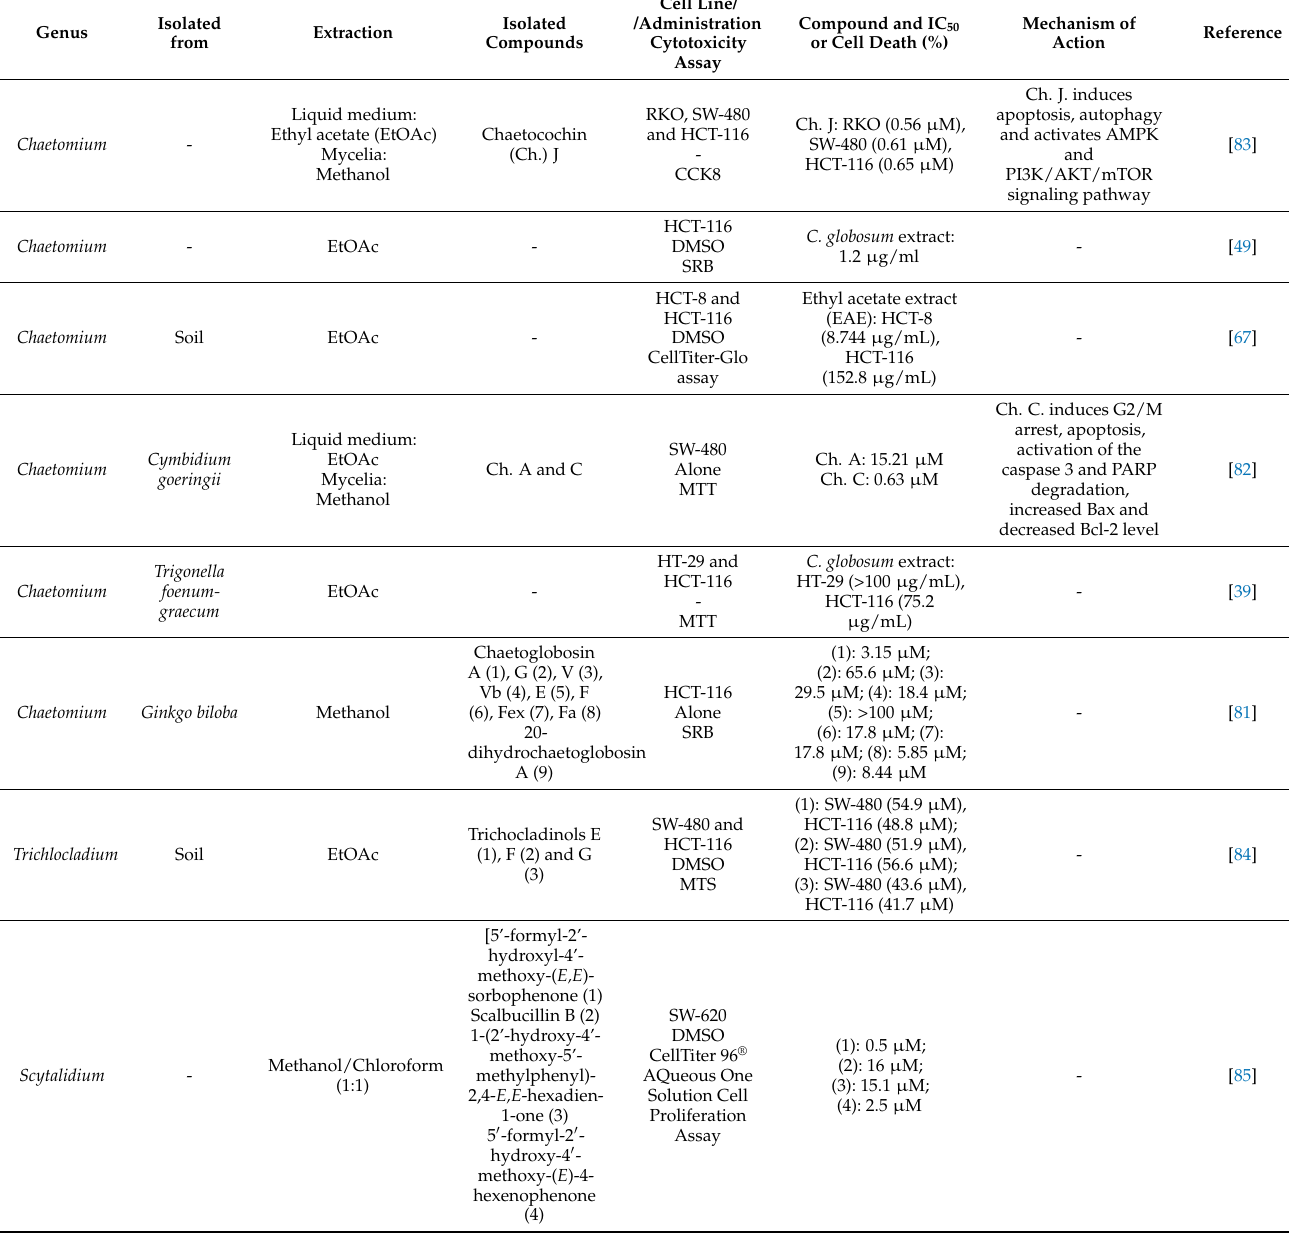
Table 4. Antitumor activity of the extracts or isolated compounds from Sordariales order in CRC cancer cell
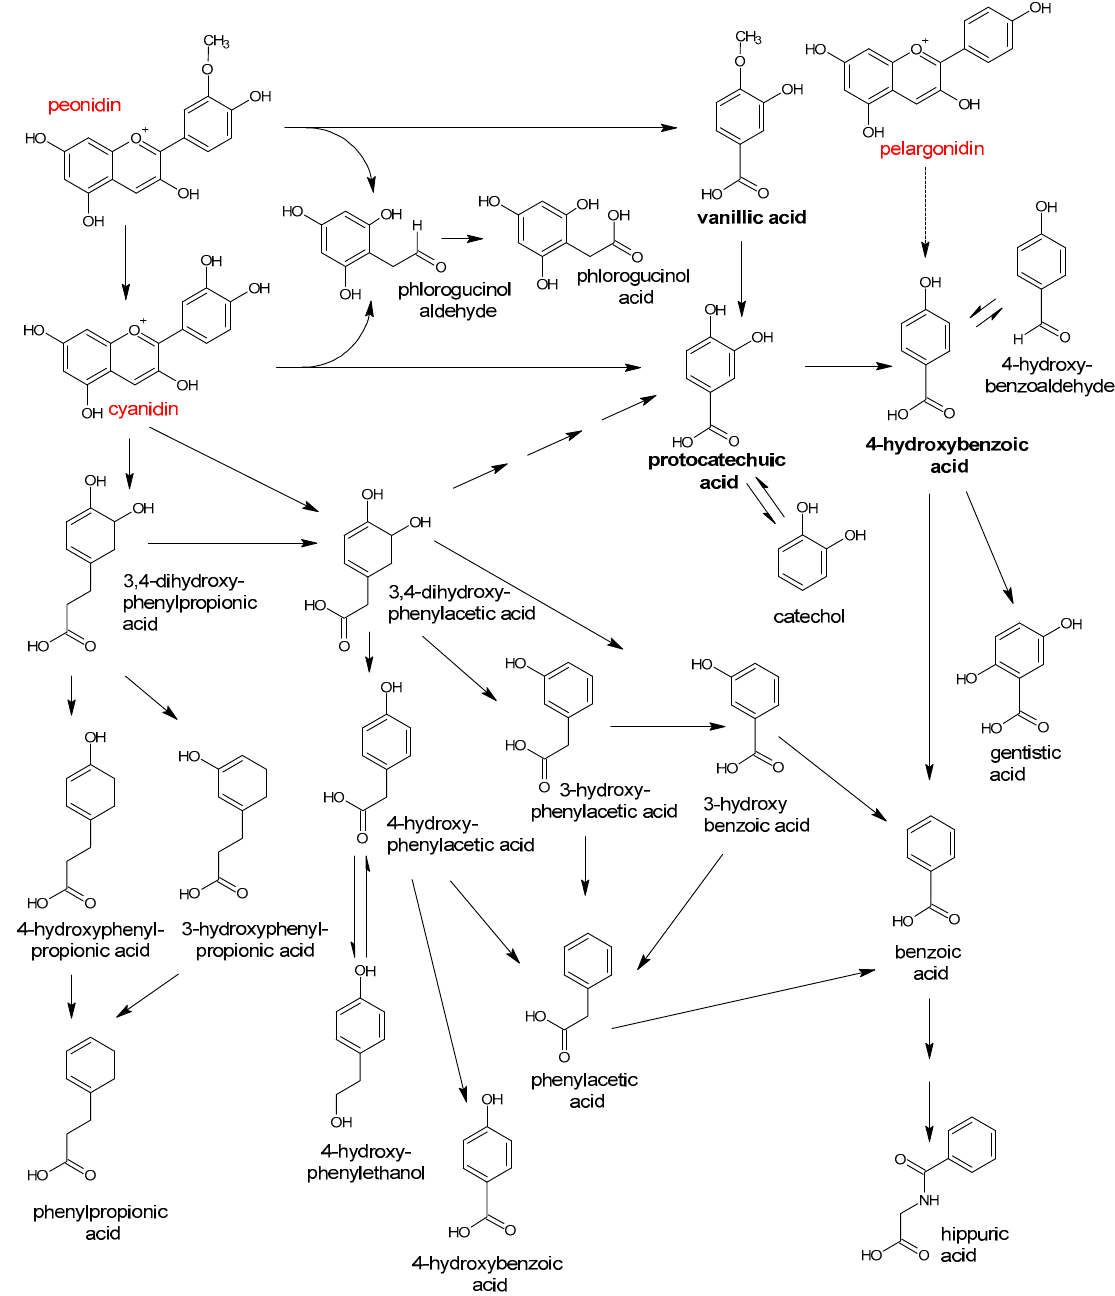
Figure 14. Biodegradation of anthocyanins and their main metabolites: cyanidin → 3,4-dihydroxybenzoic acid (protocate- chuic acid), peonidin → 3-methoxy-4-hydroxybenzoic acid (vanillic acid) and pelargonidin → 4-hydroxybenzoic acid. Based on [282,284,287,288].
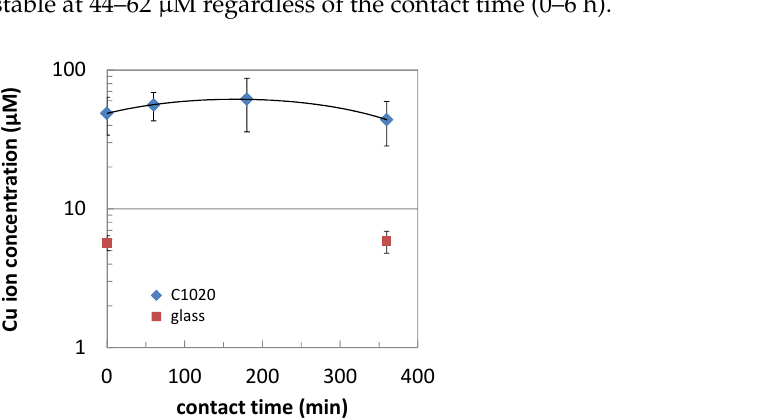
Figure 4. Nucleic acid remaining rates measured at 5 min after adding a certain concentration of CuCl or CuCl 2 (mean ± standard deviation).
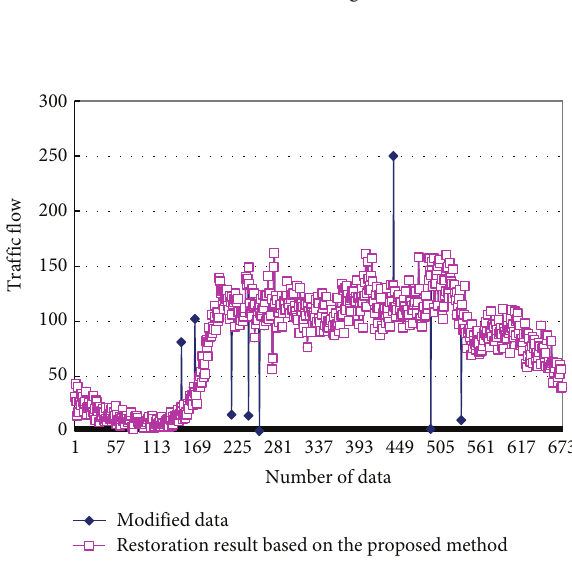
Figure 11: Data comparison before and after restoration.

......

#### Task objective
Return the material above verbatim, minus the pictures.

#### Answer to the problem
Table 4. Antitumor activity of the extracts or isolated compounds from Sordariales order in CRC cancer cell
Figure 14. Biodegradation of anthocyanins and their main metabolites: cyanidin → 3,4-dihydroxybenzoic acid (protocate- chuic acid), peonidin → 3-methoxy-4-hydroxybenzoic acid (vanillic acid) and pelargonidin → 4-hydroxybenzoic acid. Based on [282,284,287,288].
Figure 4. Nucleic acid remaining rates measured at 5 min after adding a certain concentration of CuCl or CuCl 2 (mean ± standard deviation).
Figure 11: Data comparison before and after restoration.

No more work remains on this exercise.